Hypérion Victimaire, Patrick Chamoiseau, Éd. La branche, 2013

Un commandant de police prêt au départ à la retraite est tenue en joue par un tueur. Une nuit durant, ils se racontent l'un à l'autre.

Il fallait bien qu'un jour cela arrivât : je n'ai pas accroché à un roman de la collection Vendredi 13 ! Non pas que le thème ne me plût point. Non pas que cette confrontation ne m'attirât pas. Que nenni ! Non, en fait, j'ai eu du mal avec le style de Patrick Chamoiseau -et en fait, je me souviens que j'avais également eu beaucoup de mal avec son Texaco- : entre citations latines, et mots créoles, je ne comprends pas tout ce qu'Hypérion Victimaire raconte. Et puis, pour être franc, je m'emmerde un peu. Alors peut-être que lire dans le salon d'attente de l'aéroport puis dans l'avion n'est pas le meilleur endroit, surtout que moi, un deuxième voyage aéroporté -eh oui, j'ai fait mon premier vrai vol en mars 2013 si j'occulte un précédent vol de 45 minutes mouvementées lors de mon service militaire (beurk), dans un coucou à hélices d'une vingtaine de places, au dessus de la ville de Saint Dizier (re-beurk, que les Bragards me pardonnent, mais la base aérienne 113 n'est pas un bon souvenir de leur ville- m'angoisse un tantinet ? Qu'il eut fallu que je lusse bien confortablement dans mon canapé ? Oui, mais non (ce qui ne veut absolument rien dire). Je passe donc, mais vous trouverez de très bonnes chroniques positives sur Libfly et sur Babelio.

 

Le mur de mémoire, Anthony Doerr, Albin Michel, 2013 (traduit par Valérie Malfoy)

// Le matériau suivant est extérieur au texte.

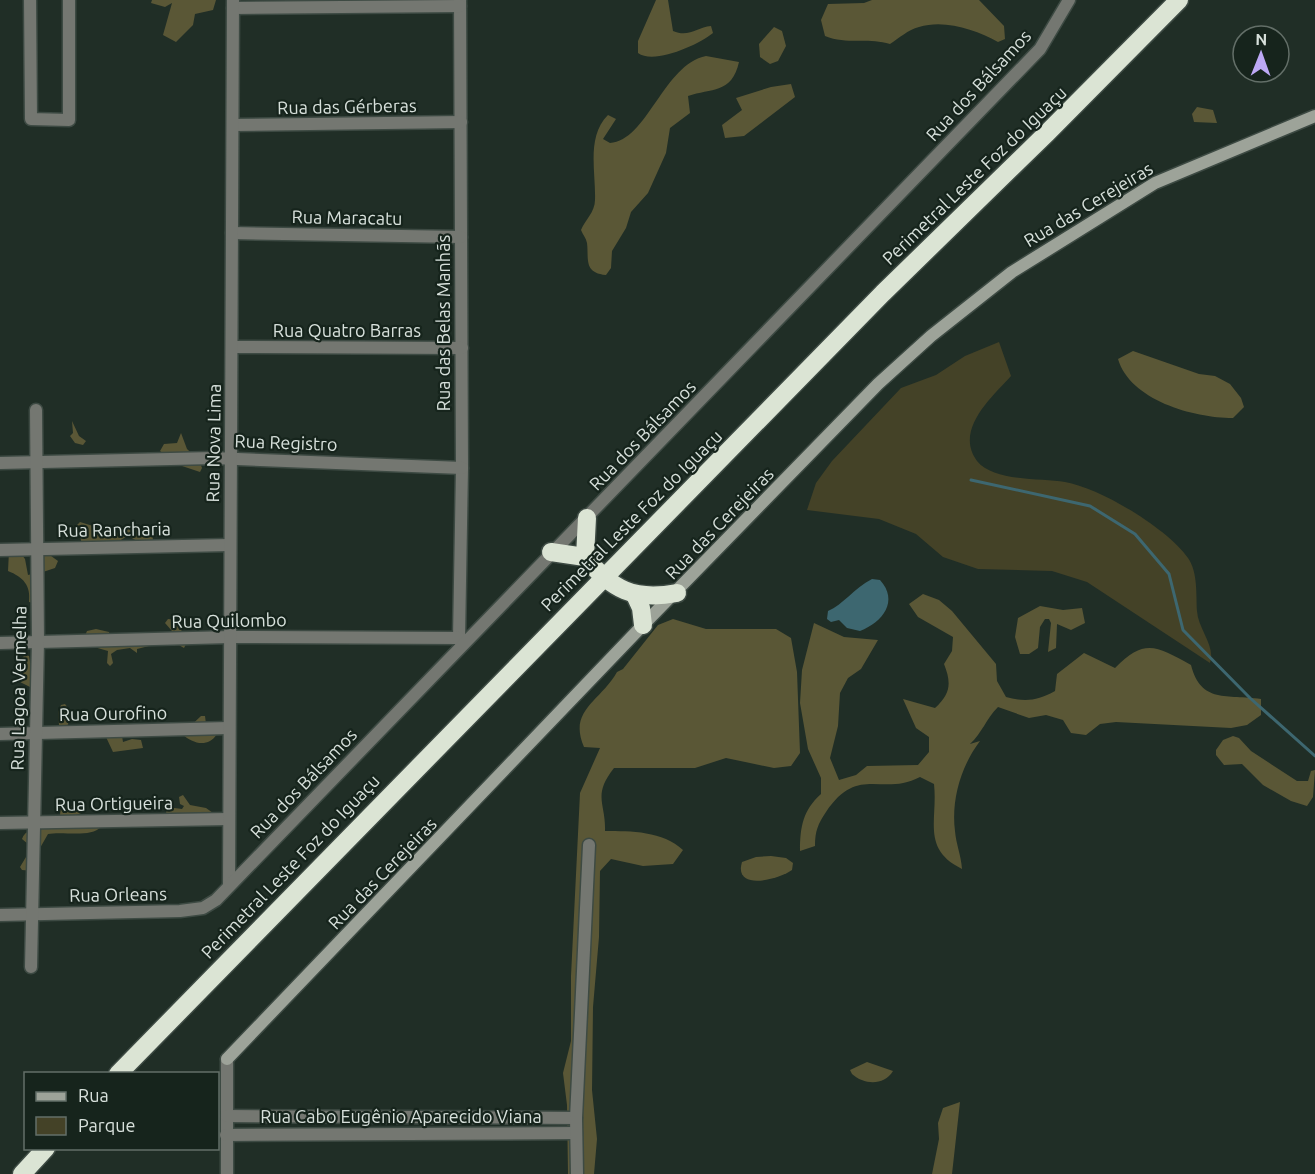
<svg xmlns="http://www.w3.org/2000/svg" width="1315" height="1174" font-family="Ubuntu,sans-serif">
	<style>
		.green { fill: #444227 }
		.forest { fill: #5a5736 }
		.water { fill: #3d6770 }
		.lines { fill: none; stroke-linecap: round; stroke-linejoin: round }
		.stream { stroke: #3d6770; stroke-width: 3 }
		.street-casing { stroke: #3d4a43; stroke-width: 15 }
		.secondary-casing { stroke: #3d4a43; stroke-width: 15 }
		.highway-casing { stroke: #3d4a43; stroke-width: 21 }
		.street { stroke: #747771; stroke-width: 12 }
		.secondary { stroke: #9da399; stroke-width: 12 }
		.highway { stroke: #dbe4d4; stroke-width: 18 }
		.labels { text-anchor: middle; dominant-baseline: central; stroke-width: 4.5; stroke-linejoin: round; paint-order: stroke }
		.street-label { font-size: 18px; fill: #d7e0db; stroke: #16241c }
	</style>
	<rect width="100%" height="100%" fill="#202e26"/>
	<path class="green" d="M999,342L1011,376C992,397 954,430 977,461C994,482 1041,478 1065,482C1100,488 1167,528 1188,558C1198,572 1196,595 1197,611C1198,629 1216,646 1210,663L1087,582L1052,571L978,569L943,557L916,534L879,519L807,510L816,483L832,461L901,388L936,375L965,356Z"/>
	<g class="forest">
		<polygon points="152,0 216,0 213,10 195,14 193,25 176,42 163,35 172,3 165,7 151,3"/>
		<path d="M656,0H668L673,31C689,38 697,27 711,26L713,33C698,45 654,65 638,53V41Z"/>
		<path d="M872,0H979L1004,26L1005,39L998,42C976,30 945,19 919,27C908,30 899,38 890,44C867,37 847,45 825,36L821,20L828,4L864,3Z"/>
		<polygon points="774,27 782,31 786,46 778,61 770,64 760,57 759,44"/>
		<path d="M706,56L739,62C732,94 711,88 688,96L690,113L670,128L666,153L648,193L631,212L626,228L612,251L611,268L606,275C583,273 589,258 587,243C586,238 583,235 581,230C585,220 595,212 595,200C596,172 586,137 608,115L616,119L603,139L610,143C647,141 664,64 706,56Z"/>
		<polygon points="791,84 795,97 744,136 725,138 722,125 742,110 736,98 771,87"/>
		<polygon points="1197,107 1213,110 1217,123 1194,122 1192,114"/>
		<path d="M1133,351L1199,374L1215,376L1230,384L1241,398L1244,407L1233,418C1193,418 1130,400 1118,359Z"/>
		<polygon points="72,421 79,436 86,441 83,445 75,443 70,436 73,433"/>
		<polygon points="181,433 187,449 199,460 202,468 200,472 179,465 160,451 164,444 177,443"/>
		<polygon points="80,522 93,526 99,537 104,532 103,529 107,528 113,535 128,527 140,530 143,527 152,528 153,541 141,543 128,536 117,542 82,544 77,525"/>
		<path d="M13,543L25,559L28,575L32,574L35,557L47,553L58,561L55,568L43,572L39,594L45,602L41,605L29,602C31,585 23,577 8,571L9,551Z"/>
		<path d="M923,594L939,600L952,611L996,664L997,681L1006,697C1025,702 1037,701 1055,691L1057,674L1084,653L1115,668C1145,638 1156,646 1191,665C1201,704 1227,694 1261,699V715L1247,725L1231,728L1116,722L1100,724L1086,735L1071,733L1063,720L1046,715L1029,718L998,707C986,719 982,733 970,744L980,741C961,766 951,800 955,831C956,844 961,855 962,869C921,849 938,820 934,784L920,777C882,797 858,764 826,812C818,824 815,831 815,846L800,851C800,827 803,810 821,794V778L808,749L800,703L802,670L814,623L844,637L878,640L861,669L848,678L840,693L838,726L830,758L839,780L856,775L867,766L918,765L929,752V737L916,728L903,699L935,708C950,694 952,684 944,664L952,651L953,637L918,617L909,604Z"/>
		<polygon points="1040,606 1063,610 1082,608 1085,623 1071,630 1057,624 1056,648 1048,652 1051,623 1049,619 1045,619 1040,627 1038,648 1029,654 1020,654 1015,637 1018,618"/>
		<polygon points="168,619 184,621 181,632 187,642 184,648 177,644 172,631 165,623"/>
		<path d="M673,619L706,629H776L791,638L797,672L800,753L791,766L774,768L726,758L695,768H614C592,796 606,803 605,831C631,831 663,831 683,850L673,864L643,866L611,859L600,871L599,937L593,1007L592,1090L597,1139L594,1174H568L567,1105L563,1073L571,1041V976L580,793L600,748L584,747C568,710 600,702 617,672L623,669L658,625Z"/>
		<polygon points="96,629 109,632 109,636 157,644 137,649 137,653 130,648 117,650 111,654 113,663 110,666 107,663 108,651 87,645 84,638 87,631"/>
		<polygon points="25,655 29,656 34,685 30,687 20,682 19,661"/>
		<polygon points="65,704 71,712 67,728 59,725 58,712 61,705"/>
		<path d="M201,716H205L206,724L217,734C208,748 193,744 182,734Z"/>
		<polygon points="122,736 123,742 132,739 141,740 143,748 113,752 106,737"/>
		<polygon points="1233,736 1239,738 1251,751 1297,781 1308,781 1311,771 1315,770 1313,797 1307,806 1291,801 1263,785 1242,764 1224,765 1216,755 1216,750 1223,740"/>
		<polygon points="183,795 190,805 206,808 213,813 166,814 167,807 182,809 184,806 180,804 179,797"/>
		<polygon points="71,806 82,808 84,812 70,817 60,815 61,807"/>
		<path d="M88,825L101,827C91,838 63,831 48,834L40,848L34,871L22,870L20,867L29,852L28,844L22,839C27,821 72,828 88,825Z"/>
		<path d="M771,856L786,858L793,863L792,870C780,879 733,892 742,862L756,857Z"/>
		<path d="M867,1062L893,1071C884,1086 864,1085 852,1074L850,1070Z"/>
		<polygon points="960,1102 952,1174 932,1174 939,1139 938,1123 943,1108"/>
	</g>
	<path class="water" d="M872,579L880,580C899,601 883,622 860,631L847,628L839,620L831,622L827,619L828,611C843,605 854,588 872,579Z"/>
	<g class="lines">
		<polyline class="stream" points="971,480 1090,506 1135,534 1169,574 1183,630 1250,698 1315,756"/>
		<defs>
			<g id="street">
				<polyline points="30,0 31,119 69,120 69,0"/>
				<polyline points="460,0 462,468 459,638 462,644"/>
				<polyline points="233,8 460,6"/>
				<polyline points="234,125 461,122"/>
				<polyline points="232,233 461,237"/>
				<polyline points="232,347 462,348"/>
				<polyline points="0,463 213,458 462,468"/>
				<polyline points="0,550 229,545"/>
				<polyline points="0,643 231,637 459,638"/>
				<polyline points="0,734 228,728"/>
				<polyline points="0,823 228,819"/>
				<polyline points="229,886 233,0"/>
				<polyline points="0,915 180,911 203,908 216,900 1040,49 1069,0"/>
				<polyline points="31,967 38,641 36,410"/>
				<polyline points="227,1059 227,1174"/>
				<polyline points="227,1116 576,1118"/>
				<polyline points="226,1135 576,1133"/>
				<polyline points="577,1174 576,1118 589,845"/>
			</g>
			<polyline id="secondary" points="227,1059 643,625 878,384 931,336 1012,272 1155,183 1315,116"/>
			<g id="highway">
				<path d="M551,552L585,557C612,590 634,601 677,593"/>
				<polyline points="585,557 587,518"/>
				<polyline points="635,595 641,608 643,625"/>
				<polyline points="118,1074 883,293 1047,133 1179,0"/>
				<polyline points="22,1174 46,1148"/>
			</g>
		</defs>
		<use href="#street" class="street-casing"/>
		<use href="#secondary" class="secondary-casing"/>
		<use href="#highway" class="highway-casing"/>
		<use href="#street" class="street"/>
		<use href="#secondary" class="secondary"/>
		<use href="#highway" class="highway"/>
	</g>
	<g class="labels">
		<g class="street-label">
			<text transform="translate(978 85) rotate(-47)">Rua dos Bálsamos</text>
			<text transform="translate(347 106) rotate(-1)">Rua das Gérberas</text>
			<text transform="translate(974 175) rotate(-44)">Perimetral Leste Foz do Iguaçu</text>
			<text transform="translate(1088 204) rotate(-31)">Rua das Cerejeiras</text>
			<text transform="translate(347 217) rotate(1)">Rua Maracatu</text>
			<text transform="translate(443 323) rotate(-90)">Rua das Belas Manhãs</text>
			<text x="347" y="330">Rua Quatro Barras</text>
			<text transform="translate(642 435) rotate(-46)">Rua dos Bálsamos</text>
			<text transform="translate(286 442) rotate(2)">Rua Registro</text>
			<text transform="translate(213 443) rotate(-89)">Rua Nova Lima</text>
			<text transform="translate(631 520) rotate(-45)">Perimetral Leste Foz do Iguaçu</text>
			<text transform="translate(719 523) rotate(-46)">Rua das Cerejeiras</text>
			<text transform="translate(114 529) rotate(-1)">Rua Rancharia</text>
			<text transform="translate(229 620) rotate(-1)">Rua Quilombo</text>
			<text transform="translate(18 688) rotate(-89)">Rua Lagoa Vermelha</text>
			<text transform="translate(113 713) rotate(-1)">Rua Ourofino</text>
			<text transform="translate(303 783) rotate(-46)">Rua dos Bálsamos</text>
			<text transform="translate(114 803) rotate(-1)">Rua Ortigueira</text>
			<text transform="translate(290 866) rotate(-46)">Perimetral Leste Foz do Iguaçu</text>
			<text transform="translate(382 873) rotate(-46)">Rua das Cerejeiras</text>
			<text transform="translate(118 894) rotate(-1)">Rua Orleans</text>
			<text x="401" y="1116">Rua Cabo Eugênio Aparecido Viana</text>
		</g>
	</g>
	<rect x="24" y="1072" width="195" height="78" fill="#16241c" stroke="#636f68" stroke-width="1.5"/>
	<rect x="36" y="1092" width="30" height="9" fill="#9da399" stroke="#636f68" stroke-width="1.5"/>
	<text x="78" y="1102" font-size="18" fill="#d7e0db">Rua</text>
	<rect x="36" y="1117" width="30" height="18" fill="#444227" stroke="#636f68" stroke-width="1.5"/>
	<text x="78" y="1132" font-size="18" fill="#d7e0db">Parque</text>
	<g transform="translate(1261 54) rotate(1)"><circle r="28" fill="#16241c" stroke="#636f68" stroke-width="1.5"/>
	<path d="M0-4.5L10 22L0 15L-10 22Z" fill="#bda9f5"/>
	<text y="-9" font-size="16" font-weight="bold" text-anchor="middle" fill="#d7e0db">N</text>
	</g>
</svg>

Recueil de 6 nouvelles dans lesquelles "les personnages [sont] tous hantés par la perte et la résurgence de leur passé, et confrontés à ce manque vertigineux de ce qui a été mais n'est plus." (4ème de couverture)

Le meilleur de moyen de savoir si un bouquin me plaît c'est l'envie ou l'agacement que j'ai d'abord de le poser pour faire autre chose que le lire et ensuite l'envie de le reprendre après un temps d'interruption pour vaquer à d'autres occupations, et oui, il y en a d'autres dans une maison même tenue par un homme ! Force m'est de constater que cette envie n'est pas présente pour ce recueil. J'ai lu ces nouvelles sans déplaisir mais sans vibrer. Pourtant, la plupart du temps les idées de départ sont bonnes et l'écriture sèche, directe, qui va droit au but a tout pour me plaire. C'est un style littéraire presque clinique notamment dans la nouvelle qui concerne Imogène et Herb qui tentent tout pour avoir un enfant. Leur parcours est sinueux et très difficile. Je le savais par des gens autour de nous étant passés par le même parcours, mais le voir écrit aussi directement ajoute le côté clinique et purement médical, plus aux États-Unis, le fric fou qu'il faut pour faire des procréations assistées ! 

De fait, ce livre n'a pas réellement "coincé" comme le suggère le titre de mon article puisque je l'ai lu, mais que ce fut long et pas vraiment un plaisir. Je le classe donc dans mes échecs toutefois à relativiser, puisqu'il a plutôt un bon accueil que vous pourrez constater de visu en allant sur Babelio ou sur Libfly.

Merci Laure.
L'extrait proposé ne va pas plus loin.